#### Source excerpt:
** Begin **

Otis Clark Porter was born January 02, 1902, near Covington, Oklahoma, son of John Frank Porter and Lillie Mae Clark.  He was the sixth of 12 children.

Otis Clark (O.C.) married twice.  His first wife was Bonnie Marie Jennings, married on July 04, 1922.  She was the daughter of Albert Jennings and Blanche Sutherland.  She was also a distant relative (5th cousin twice removed) of the famous Dolly Madison, wife of U.S. President James Madison (go to the bottom of this page for more information).  Bonnie was born December 11, 1904 and died October 8, 1959. 

O.C. Porter’s second wife was Lottie Joiner, married November, 1960.  Lottie has a son, Hal Joiner.

O.C. Porter died November 30, 2003 at the age of 101 years, in Guthrie, Oklahoma.  He lies buried next to Bonnie at Summit View Cemetery, Guthrie, Oklahoma (block 32, lot 15).

Welcome to the FAMILY porter history web site



                 Lilly Mae Porter was sitting on the bank of a stream with some of her children, waiting for her husband to return from Enid in a wagon, when she had a vision with a light shining about her which indicated to her that the baby she was expecting was to have an interest in Bible prophecy.  The family lived in a sod house 1-1/2 miles north of Covington (on the 1/2 mile line, a road still goes east to the sod house).  A man named Crow lived across the road.  Lillie Mae picked cotton for him.

                 When her baby was born on January 2, 1902, she named him Otis Clark Porter, using her maiden name as his middle name.  She did not tell her son of the vision that she had until on her death- bed.  She and her husband and children were living in a sod house 2 miles north of Covington.  She was married to John Franklin Porter and Clark was her sixth child.

                 When Clark was about 2 years old they moved to the Kenamon farm 3 miles east of Orlando.  From there they moved west of Perry, to a place up on a high hill.  They spent a bad winter there, losing quite a few of their cattle before moving to another farm, twelve miles south of Perry, and twelve miles west of Stillwater.  This is called the old Porter farm where most of the Porter family was raised.  The farm was near Poverty Knob School, which is still standing.  Clark and his father used a two-man saw to cut a large tree split it into posts  to sell for 4 cents apiece.  Father was township treasurer, school board and road boss.  Poll tax required each man spend two days with team or 4 days single-handed to keep roads maintained.  Clark would spend much time delivering relief horses to his father who was mowing the grass along side the railroad right-of-way east of Guthrie.  He also worked delivering oil field pipe to well sites.  He also delivered telegrams on a bicycle, and worked at the Freeman Langston Grocery Company.

** End **

#### Exercise instructions:
List every position that the Porter family history says Clark's father held.

(Data taken from a collection)
** Begin **

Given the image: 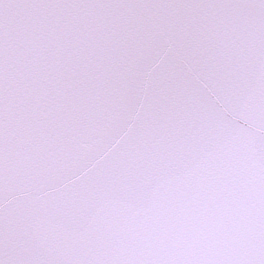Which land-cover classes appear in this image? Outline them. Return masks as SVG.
<instances>
[{
    "label": "snow or ice",
    "instance_id": "obj_1",
    "mask_svg": "<svg viewBox=\"0 0 264 264\" xmlns=\"http://www.w3.org/2000/svg\"><path fill=\"white\" fill-rule=\"evenodd\" d=\"M0 264H264V0H0Z\"/></svg>",
    "mask_w": 264,
    "mask_h": 264
}]
</instances>
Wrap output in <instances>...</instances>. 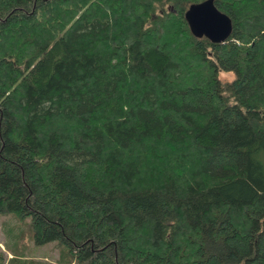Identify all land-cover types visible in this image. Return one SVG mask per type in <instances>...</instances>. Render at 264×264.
<instances>
[{
  "label": "trees",
  "instance_id": "1",
  "mask_svg": "<svg viewBox=\"0 0 264 264\" xmlns=\"http://www.w3.org/2000/svg\"><path fill=\"white\" fill-rule=\"evenodd\" d=\"M200 1L0 0V214L59 264H264V0Z\"/></svg>",
  "mask_w": 264,
  "mask_h": 264
},
{
  "label": "rangeland",
  "instance_id": "2",
  "mask_svg": "<svg viewBox=\"0 0 264 264\" xmlns=\"http://www.w3.org/2000/svg\"><path fill=\"white\" fill-rule=\"evenodd\" d=\"M222 75L230 78L227 74ZM29 223V217H20L15 213L0 214V255L5 261L13 253L18 259H32L40 264H59V259H66L55 242L36 245Z\"/></svg>",
  "mask_w": 264,
  "mask_h": 264
},
{
  "label": "water",
  "instance_id": "3",
  "mask_svg": "<svg viewBox=\"0 0 264 264\" xmlns=\"http://www.w3.org/2000/svg\"><path fill=\"white\" fill-rule=\"evenodd\" d=\"M184 18L192 35L213 43H224L232 31L231 18L216 7L214 0L191 3Z\"/></svg>",
  "mask_w": 264,
  "mask_h": 264
}]
</instances>
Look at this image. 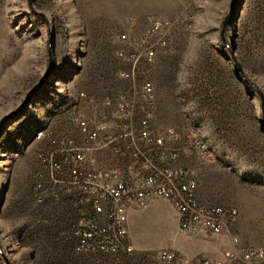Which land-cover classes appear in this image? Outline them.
<instances>
[{
    "label": "rangeland",
    "instance_id": "1",
    "mask_svg": "<svg viewBox=\"0 0 264 264\" xmlns=\"http://www.w3.org/2000/svg\"><path fill=\"white\" fill-rule=\"evenodd\" d=\"M233 2L0 0V264H155L163 248L195 259L234 246L211 233L179 232L175 207L158 199L130 214L134 254H83L70 198L36 200L44 169L37 155L49 145L39 131L80 140L76 106L106 114L114 131L115 106L103 99L135 90L123 77L132 65L120 56L130 46L122 35L134 39L156 17L174 27L146 77L155 86L153 125L199 130L206 153L183 164L196 170L205 199L238 210L237 245L264 247V0H244L224 28ZM144 78L135 77L139 90ZM93 153L100 167L119 164L110 151Z\"/></svg>",
    "mask_w": 264,
    "mask_h": 264
},
{
    "label": "built area",
    "instance_id": "2",
    "mask_svg": "<svg viewBox=\"0 0 264 264\" xmlns=\"http://www.w3.org/2000/svg\"><path fill=\"white\" fill-rule=\"evenodd\" d=\"M174 21L156 17L142 34L122 35L130 46L120 56L132 68L123 77L131 78L134 91L118 99L104 98L102 105H114L116 129L111 130L106 114H86L83 106L72 112L82 138L64 133L49 141L37 155L44 167L35 186L40 204L58 203L68 196L75 219L72 234L76 251L83 254L132 255L129 210L144 209L154 198L168 200L178 213V231L189 235L203 232L234 242L217 257L188 259L168 247L158 251L155 264H264V247L238 246V210L205 199L196 170L183 164L206 152L197 143L192 128H158L155 117V86L150 75L159 48L168 46ZM145 63V67H141ZM145 77L139 90L136 76ZM86 99L87 93L81 92ZM51 137V138H50ZM101 151H110L118 161L114 168L99 166Z\"/></svg>",
    "mask_w": 264,
    "mask_h": 264
},
{
    "label": "bare ground",
    "instance_id": "3",
    "mask_svg": "<svg viewBox=\"0 0 264 264\" xmlns=\"http://www.w3.org/2000/svg\"><path fill=\"white\" fill-rule=\"evenodd\" d=\"M191 128H192V132H194V134L196 135L197 143H199V145L201 146V148L202 149H205V152H206V150H207L206 143H205L203 137L201 136L199 130L197 128H195V127H191ZM47 132H49V130H47V129L46 130L39 131L38 137L41 138V139H43L44 133H47ZM256 216H257V214H252V216H251L252 220H255ZM157 217H158V215H157Z\"/></svg>",
    "mask_w": 264,
    "mask_h": 264
},
{
    "label": "water",
    "instance_id": "4",
    "mask_svg": "<svg viewBox=\"0 0 264 264\" xmlns=\"http://www.w3.org/2000/svg\"><path fill=\"white\" fill-rule=\"evenodd\" d=\"M243 2H244V0H234V2H233V4H232V7H231V10H230L228 16L226 17V19H225V21H224V28H225L227 22L230 21L231 18H232L233 16H235V17L238 16V14H239V10H240V6H239V7H237V6H238L239 4L242 5ZM236 11H238V12L236 13Z\"/></svg>",
    "mask_w": 264,
    "mask_h": 264
},
{
    "label": "crops",
    "instance_id": "5",
    "mask_svg": "<svg viewBox=\"0 0 264 264\" xmlns=\"http://www.w3.org/2000/svg\"><path fill=\"white\" fill-rule=\"evenodd\" d=\"M157 198H154V199H152L151 201H150V203H149V205L151 204V203H153V202H157ZM161 200V199H160ZM134 209H136V208H131L130 210H129V219H130V214L132 215V216H134V214H135V210ZM175 211H176V209H175ZM176 213H177V211H176ZM177 215H178V213H177Z\"/></svg>",
    "mask_w": 264,
    "mask_h": 264
}]
</instances>
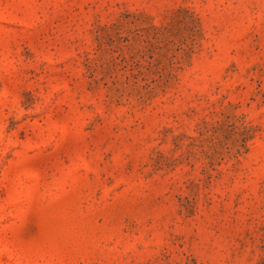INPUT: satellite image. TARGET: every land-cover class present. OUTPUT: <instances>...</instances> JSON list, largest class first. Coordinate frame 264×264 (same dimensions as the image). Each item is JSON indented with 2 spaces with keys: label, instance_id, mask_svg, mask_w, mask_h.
<instances>
[{
  "label": "rangeland",
  "instance_id": "1",
  "mask_svg": "<svg viewBox=\"0 0 264 264\" xmlns=\"http://www.w3.org/2000/svg\"><path fill=\"white\" fill-rule=\"evenodd\" d=\"M0 264H264V0H0Z\"/></svg>",
  "mask_w": 264,
  "mask_h": 264
}]
</instances>
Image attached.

** End **

#### Solution to the exercise:
Township treasurer, school board, and road boss.